Short-answer chart tasks:
· · ·

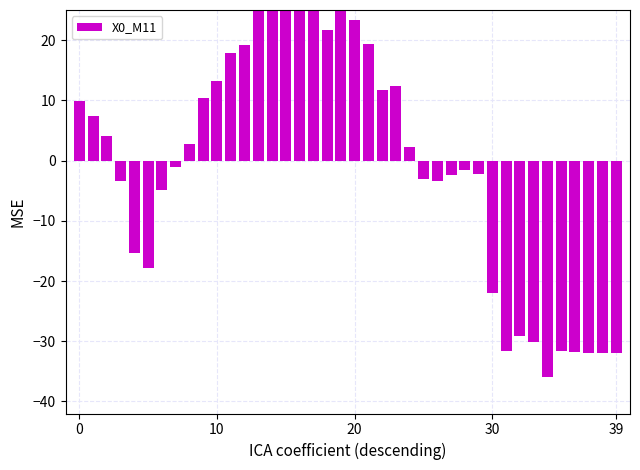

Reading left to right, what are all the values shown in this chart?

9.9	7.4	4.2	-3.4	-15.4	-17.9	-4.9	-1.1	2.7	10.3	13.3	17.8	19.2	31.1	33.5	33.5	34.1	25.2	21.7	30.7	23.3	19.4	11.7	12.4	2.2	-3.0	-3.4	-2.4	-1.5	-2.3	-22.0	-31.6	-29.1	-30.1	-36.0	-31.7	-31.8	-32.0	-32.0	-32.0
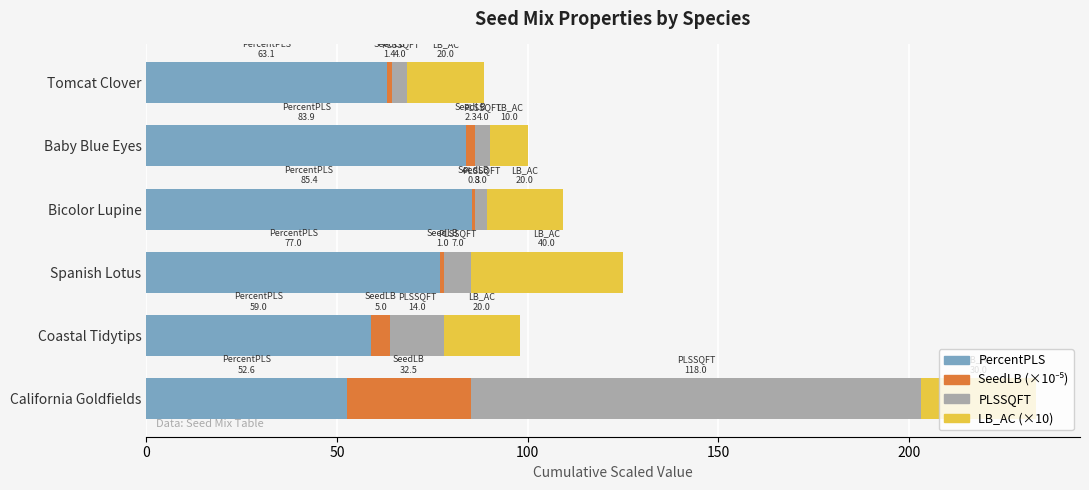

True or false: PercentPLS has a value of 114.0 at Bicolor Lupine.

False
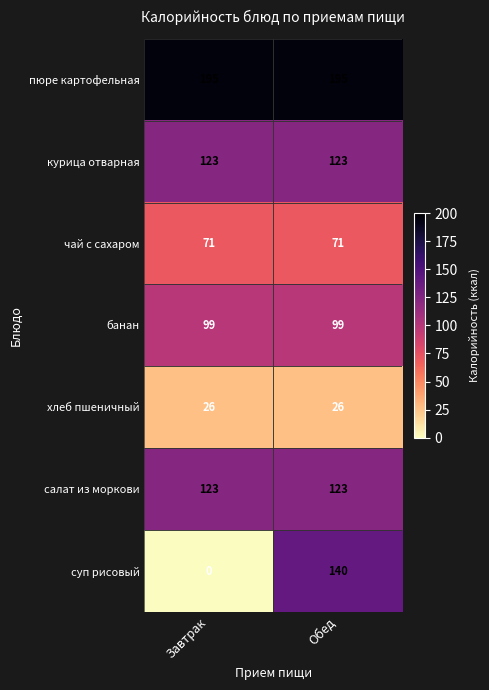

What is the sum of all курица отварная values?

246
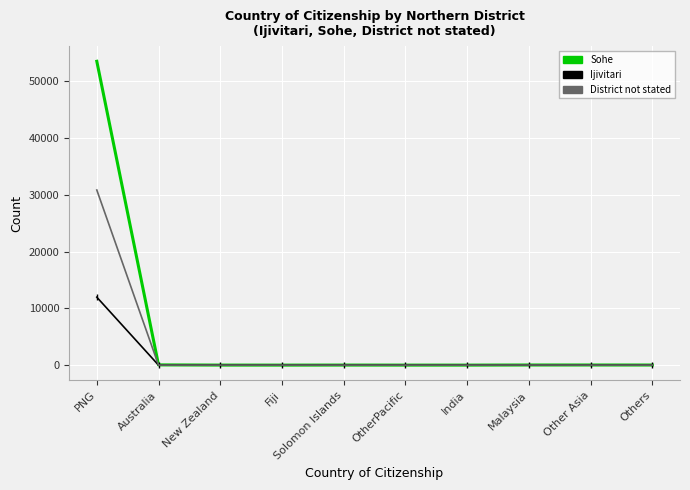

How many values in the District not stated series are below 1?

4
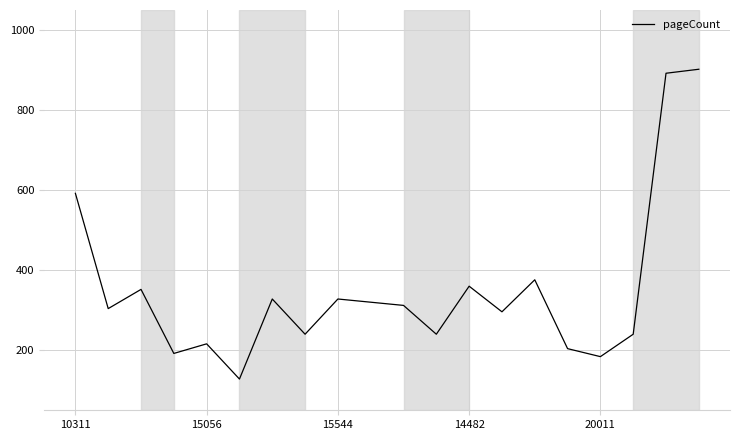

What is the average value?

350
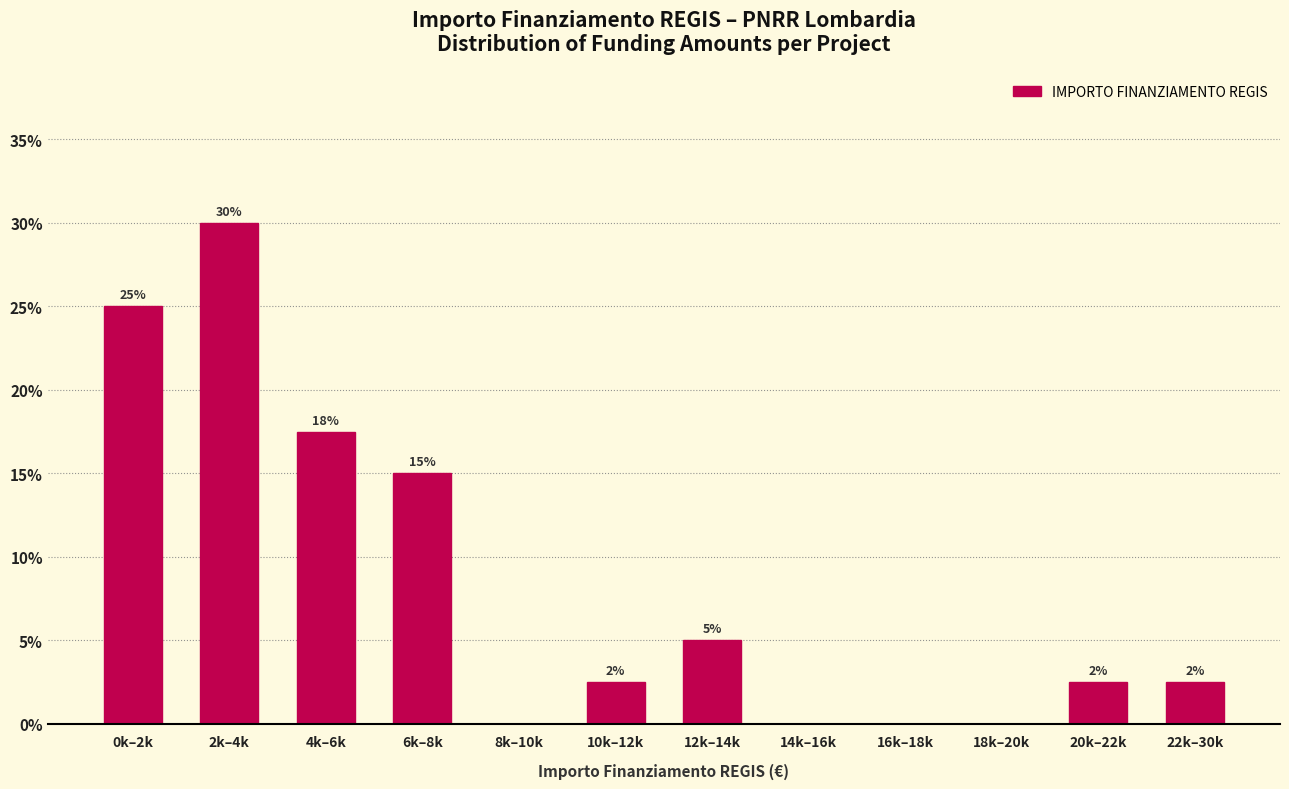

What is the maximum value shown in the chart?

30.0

· · ·

ASSIGNMENT: Can you copy out every one of the records above word for word, leaving out the pictures?

ANSWER TO THIS TASK:
Reading left to right, what are all the values shown in this chart?

9.9	7.4	4.2	-3.4	-15.4	-17.9	-4.9	-1.1	2.7	10.3	13.3	17.8	19.2	31.1	33.5	33.5	34.1	25.2	21.7	30.7	23.3	19.4	11.7	12.4	2.2	-3.0	-3.4	-2.4	-1.5	-2.3	-22.0	-31.6	-29.1	-30.1	-36.0	-31.7	-31.8	-32.0	-32.0	-32.0

True or false: PercentPLS has a value of 114.0 at Bicolor Lupine.

False

What is the sum of all курица отварная values?

246

How many values in the District not stated series are below 1?

4

What is the average value?

350

What is the maximum value shown in the chart?

30.0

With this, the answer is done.